A l’intérieur, les plus déjantés vont dormir dans la voiture au milieu des odeurs d’échappements. Peut-être ont-ils peur de se faire voler, ou bien sont-ils pressés d’arriver au Maroc ?
La grande majorité se retrouve sur le pont à contempler les côtes espagnoles qu’ils quittent avec joie pour rejoindre les côtes marocaines tant désirées. Le rocher de Gibraltar n’étant plus en vue, on se presse dans les Duty free, les bars ou cafés du bateau pour s’offrir un canon ou un petit noir.

Mais le cœur d’activité dans le bateau est sans conteste les toilettes. Une file d’attente interminable s’est formée devant les waters.
Malhoum ? Ils ont tous des diarrhées chroniques ?
Chez les femmes on se pouponne, on se bichonne, on masque les deux jours de routes qui auront fait des dégâts au niveau du ravalement de façade. Certaines se rasent sous les aisselles, d’autres s’épilent les jambes, les poubelles sont pleines de serviettes plus vraiment hygiéniques. Une véritable kermesse, je ne vous explique pas l’état sanitaire des sanitaires. Un véritable champ de bataille.

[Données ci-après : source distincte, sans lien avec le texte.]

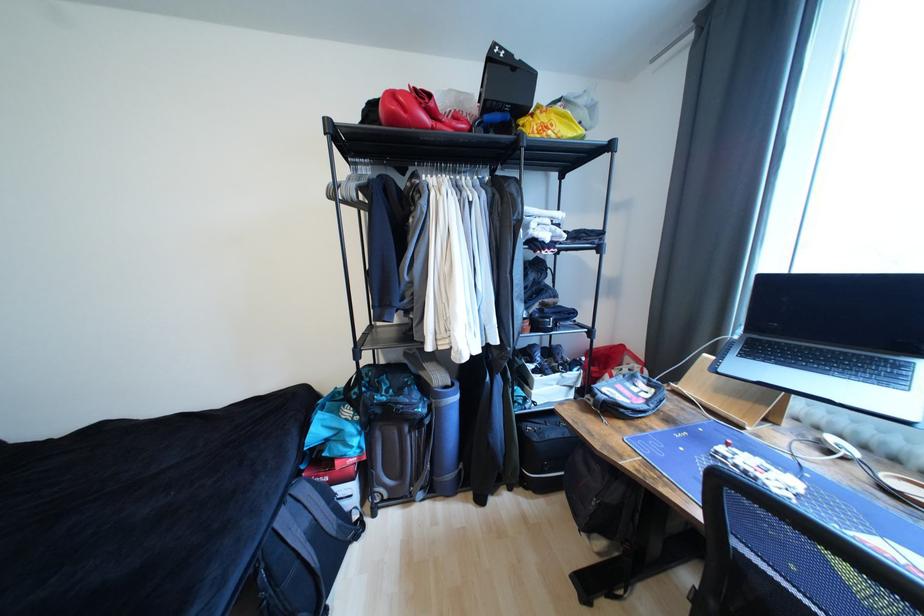
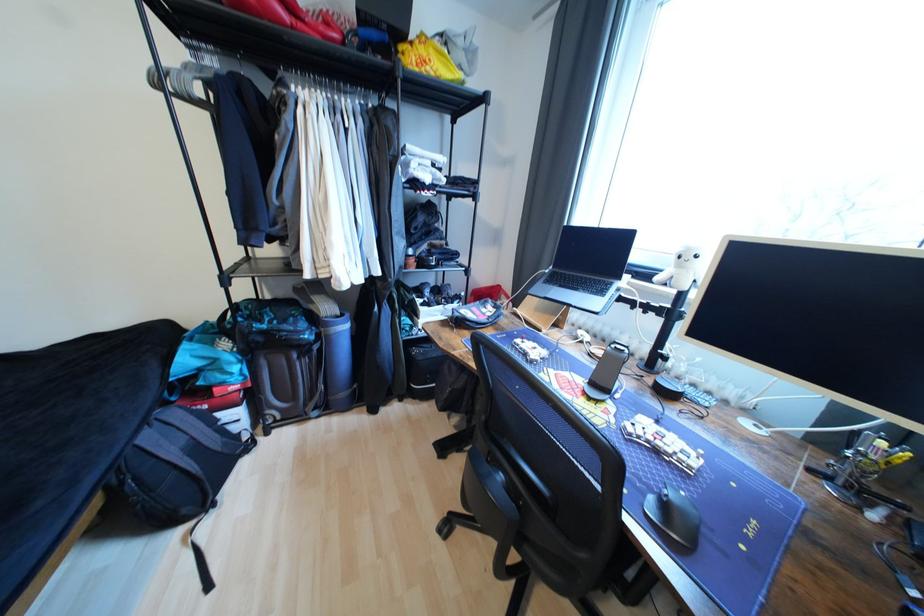
What movement of the cameraman would produce the second image?

The movement direction of the cameraman is right, backward.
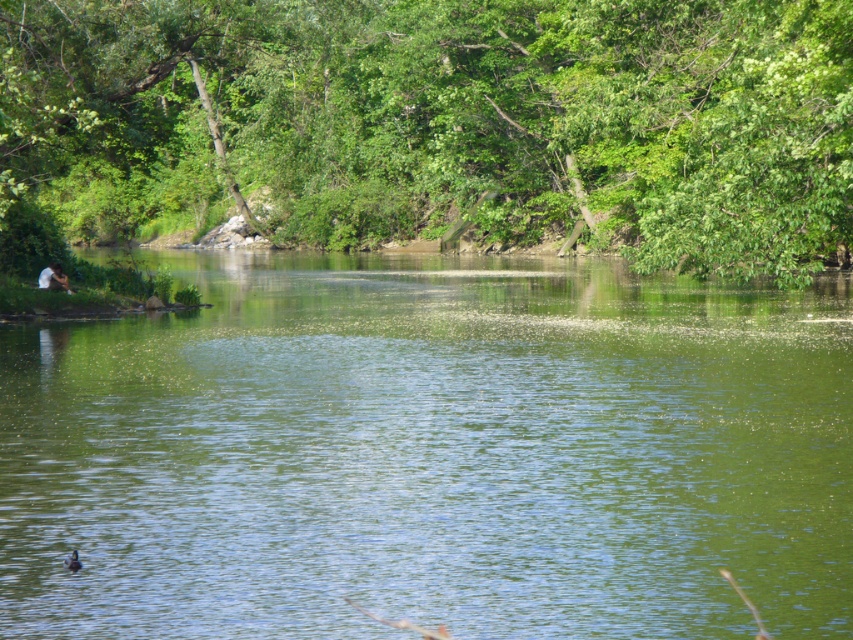
Question: Among these points, which one is nearest to the camera?

Choices:
 (A) (525, 230)
 (B) (26, 604)

Answer: (B)

Question: Estimate the real-world distances between objects in this image. Which object is farther from the green smooth water at center?

Choices:
 (A) brown fuzzy duck at lower left
 (B) green leafy tree at upper center

Answer: (A)

Question: Is green smooth water at center smaller than green leafy tree at upper center?

Choices:
 (A) yes
 (B) no

Answer: (A)

Question: Where is green smooth water at center located in relation to brown fuzzy duck at lower left in the image?

Choices:
 (A) below
 (B) above

Answer: (B)

Question: Considering the real-world distances, which object is closest to the brown fuzzy duck at lower left?

Choices:
 (A) green leafy tree at upper center
 (B) green smooth water at center

Answer: (B)

Question: Is green leafy tree at upper center bigger than brown fuzzy duck at lower left?

Choices:
 (A) no
 (B) yes

Answer: (B)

Chez les mâles ce n’est pas mieux. On se rase, on se coiffe, on se rafraîchit, on se rhabille. Pour les s’hab la bogossité on s’enduit de gel coiffant ou de pento et s’asperge de parfum. Ca sent la cocotte en moins d’une minute, les flaques d’eau et les morceaux de papiers toilette envahissent le sol. La vision est apocalyptique mais cela ne gêne nullement les marocains, entrant et sortant à tour de rôle.
Au milieu de ce désastre écologique, certains arrivent même à trouver l’envie de faire des choses interdites aux moins de 18 ans. Une anecdote –véridique- que je m’en vais vous relater si votre âge le permet, pour les mineurs passez directement à l’article suivant.
Un jour dans ces toilettes multiservices, des gémissements mi-féminin mi-masculin jaillirent des WC. Mon voisin de lavabo me regarda avec un sourire complice et me dit : « Ca travaille dur apparemment ! Ils n’ont pas pu attendre ». Deux jeunes copulaient avec bruit derrière la porte verrouillée des toilettes.

Ces sanitaires du moyen âge sont une vraie cour des miracles. Tous les phénomènes de la société marocaine à l’étranger s’y retrouvent.
Les gens entrent avec une mine défaite, les yeux marqués par le peu de sommeil, mal rasés, coiffés en pétard, et ressortent tels des colibris, soignés, frais, propres, sifflotant l’air d’une chanson marocaine.

Les pauvres femmes de ménage –souvent marocaines d’ailleurs- ont la lourde tâche de remettre un semblant d’ordre dans ces toilettes après chaque traversée. On comprend aisément que sans un minimum de civisme de notre part, les bateaux risquent de se transformer en poubelle.